### EXERCISES TO COMPLETE
**1.** Copy the FreeRTOS text starting with "FreeRTOS provides methods" and going on through "mutual exclusion protection.", switching "tick-less mode" to "tickless mode".
**2.** Extend the FreeRTOS text beyond its final sentence.

### PAGE EXTRACT
╔══

FreeRTOS has been used in space.
FreeRTOS is designed to be small and simple. The kernel itself consists of only three C files. To make the code readable, easy to port, and maintainable, it is written mostly in C, but there are a few assembly functions included where needed (mostly in architecture-specific scheduler routines).
FreeRTOS provides methods for multiple threads or tasks, mutexes, semaphores and software timers. A tick-less mode is provided for low power applications. Thread priorities are supported. In addition there are four schemes of memory allocation provided:
- allocate only;
- allocate and free with a very simple, fast, algorithm;
- a more complex but fast allocate and free algorithm with memory coalescence;
- and C library allocate and free with some mutual exclusion protection.
There are none of the more advanced features typically found in operating systems like Linux or Microsoft Windows, such as device drivers, advanced memory management, user accounts, and networking. The emphasis is on compactness and speed of execution. FreeRTOS can be thought of as a 'thread library' rather than an 'operating system', although command line interface and POSIX-like I/O abstraction add-ons are available.
FreeRTOS implements multiple threads by having the host program call a thread tick method at regular short intervals. The thread tick method switches tasks depending on priority and a round-robin scheduling scheme. The usual interval is 1/1000 of a second to 1/100 of a second, via an interrupt from a hardware timer, but this interval is often changed to suit a particular application.
The download contains prepared configurations and demonstrations for every port and compiler, allowing rapid application design. The FreeRTOS.org site also contains a lot of documentation and RTOS tutorials (additional manuals and tutorials are available for a fee), as well as details of the RTOS design.
- Very small memory footprint, low overhead, and very fast execution.

╚══

### AVAILABLE DATA
╔══

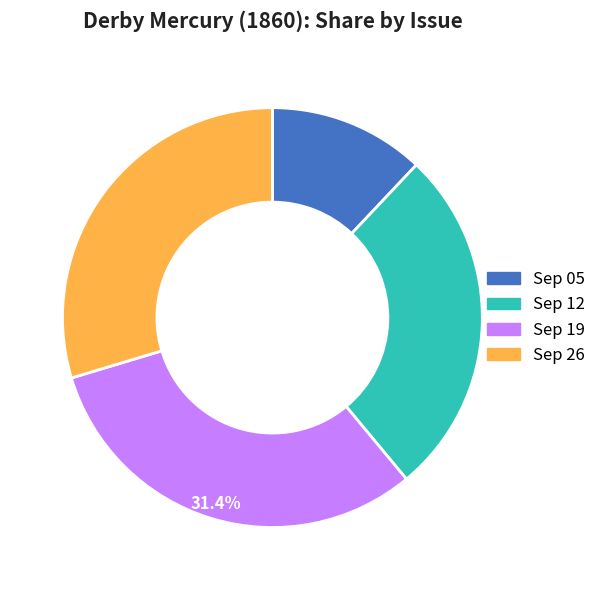

Is there a majority slice in this chart?

No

╚══

### ANSWER SET
**1.**
FreeRTOS provides methods for multiple threads or tasks, mutexes, semaphores and software timers. A tickless mode is provided for low power applications. Thread priorities are supported. In addition there are four schemes of memory allocation provided:
- allocate only;
- allocate and free with a very simple, fast, algorithm;
- a more complex but fast allocate and free algorithm with memory coalescence;
- and C library allocate and free with some mutual exclusion protection.

**2.**
- Tick-less option for low power applications.
- Equally good for hobbyists who are new to OSes, and professional developers working on commercial products.
- Scheduler can be configured for both preemptive or cooperative operation.
- Coroutine support (Coroutine in FreeRTOS is a very simple and lightweight task that has very limited use of stack)
- Trace support through generic trace macros. Tools such as Tracealyzer (a.k.a. FreeRTOS+Trace, provided by the FreeRTOS partner Percepio) can thereby record and visualize the runtime behavior of FreeRTOS-based systems. This includes task scheduling and kernel calls for semaphore and queue operations. Tracealyzer is a commercial tool, but also available in a feature-limited free version. The full version is priced at US$1,200.
- Altera Nios II
- ARM architecture
- Energy Micro
- FM3 series
- MB91460 series
- PIC microcontroller
- Texas Instruments
SafeRTOS was constructed as a complementary offering to FreeRTOS, with common functionality but with a uniquely designed safety-critical implementation. When the FreeRTOS functional model was subjected to a full HAZOP, weakness with respect to user misuse and hardware failure within the functional model and API were identified and resolved. The resulting requirements set was put through a full IEC 61508 SIL 3 development life cycle, the highest possible for a software-only component.
SafeRTOS was developed by WITTENSTEIN high integrity systems, in partnership with Real Time Engineers Ltd, primary developer of the FreeRTOS project. Both SafeRTOS and FreeRTOS share the same scheduling algorithm, have similar APIs, and are otherwise very similar, but they were developed with differing objectives. SafeRTOS was developed solely in the C language to meet requirements for certification to IEC61508.
SafeRTOS is known for its ability, unique among Operating Systems, to reside solely in the on-chip read only memory of a microcontroller, thus enabling the pre-certification of complete Hardware and Software systems to IEC61508 or other safety or reliability operating standards. When implemented in hardware memory, SafeRTOS code can only be utilized in its original configuration, so certification testing of systems using this OS need not re-test this portion of their designs during the functional safety certification process.
SafeRTOS is included in the ROM of some Stellaris Microcontrollers from Texas Instruments. This allows SafeRTOS to be used in commercial applications without having to purchase its source code. In this usage scenario, a simple C header file is used to map SafeRTOS API functions to their location in read-only memory. The use of read-only memory is ideal because the code it contains cannot be changed - eliminating the possibility of user error, and ensuring the code that was originally tested remains absolutely identical throughout the project lifetime. It will not need re-testing as the application code grows and evolves around it. The burden of complex kernel testing is removed as the already certified and approved certification evidence, including the test plan, code and results, can be purchased "off the shelf".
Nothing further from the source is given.